Focusing on theoretical plasma physics, Dupree was well-known for studying plasma turbulence in terms of coherent structures. Understanding plasma’s unpredictable behavior has been a continuing challenge in the pursuit of fusion energy. Dupree’s articles published in the 1980s and 90s continue to be cited in support of current research.
Professor of nuclear science and engineering Ian Hutchinson remembers Dupree as highly regarded among plasma scientists: “He gained a reputation throughout the plasma community as having formidable powers of algebra and analytic theory. He was driven by the intellectual challenge of these very deep theoretical questions.”
Born in Santa Monica, California, in 1933, Dupree began his career at MIT as an undergraduate, completing his BS in 1955 and his PhD in physics in 1960. He joined the MIT faculty in 1961, receiving his double appointment as full professor in 1969.
Professor emeritus of nuclear science and engineering Kent Hansen met Dupree as a fellow undergraduate physics major at MIT, maintaining a friendship with him through graduate school and later as a professional colleague.
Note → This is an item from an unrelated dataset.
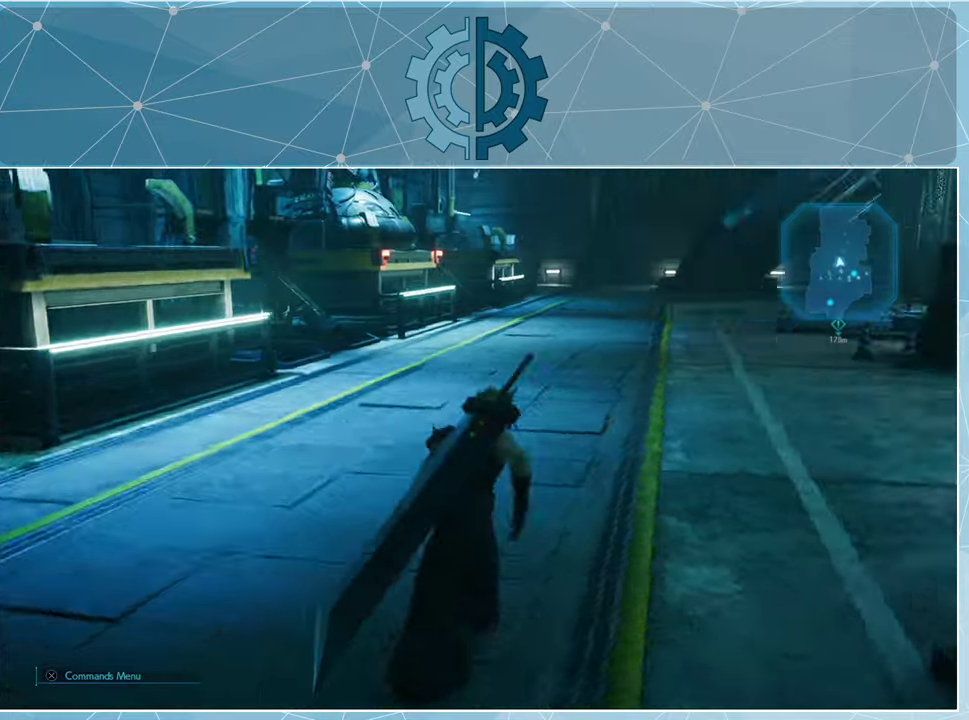
{"buttons": ["R1"], "left_stick": "up", "right_stick": "right", "events": []}
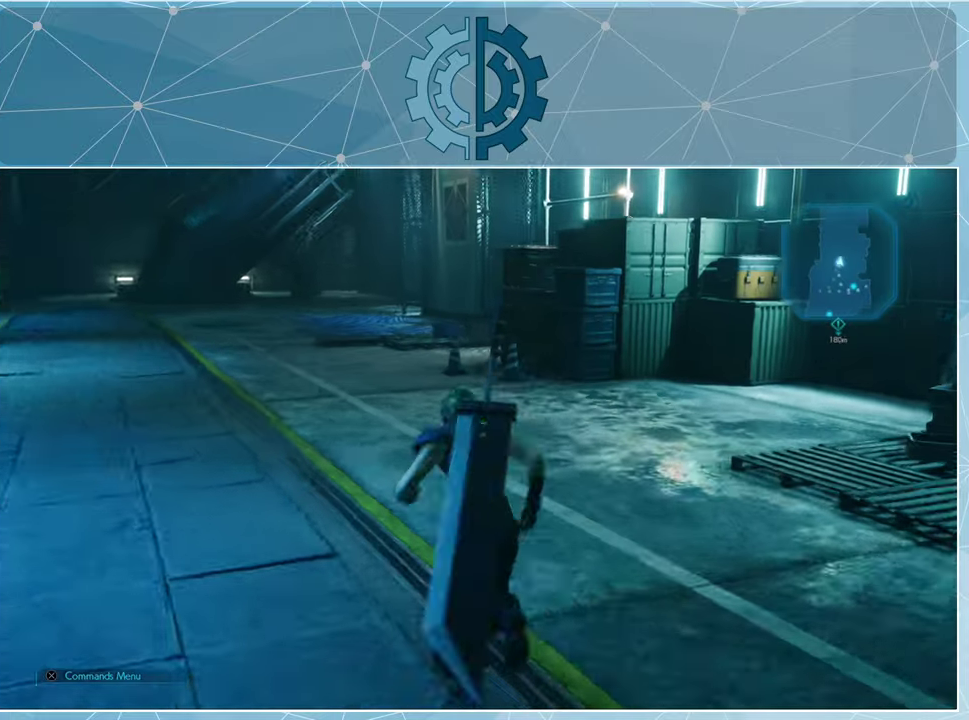
{"buttons": ["R1"], "left_stick": "up", "right_stick": "right", "events": [[133, "right_stick", "center"], [467, "right_stick", "right"]]}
He remembers the young Dupree as “very bright, very well-spoken, very reserved but engaged, with a good sense of humor,” as well as being “a superb tennis player.” The two friends acted as ushers for each other’s weddings.
Dupree married Andrea Kundsin in 1961. They met at a mixer for students from MIT and Wellesley College, where Kundsin was studying astronomy. She would later earn a PhD in astrophysics from Harvard University, and serve as president of the American Astronomical Society, as well as associate director of the Harvard-Smithsonian Center for Astrophysics.
Dupree’s teaching abilities were honored in 1987 with an MIT Graduate Student Council Teaching Award. He retired from teaching one year later at the age of 55, though he continued to do research.
In parallel with his academic career, Dupree was engaged in real estate development with his brother, Fred. Their first project in 1962 was 1010 Memorial Drive in Cambridge, Massachusetts, a now-iconic residential tower on the banks of the Charles River. He and his wife lived there themselves until they needed more room for a growing family. Their son, Tom Jr., was born in 1970 and their daughter, Catherine, in 1973.
Thomas Dupree is survived by his wife, son, and daughter, and his four grandchildren: Andrew, Caroline, Aoife, and Lochlann. The family has requested that donations in Thomas Dupree’s memory may be made to the MIT Department of Physics.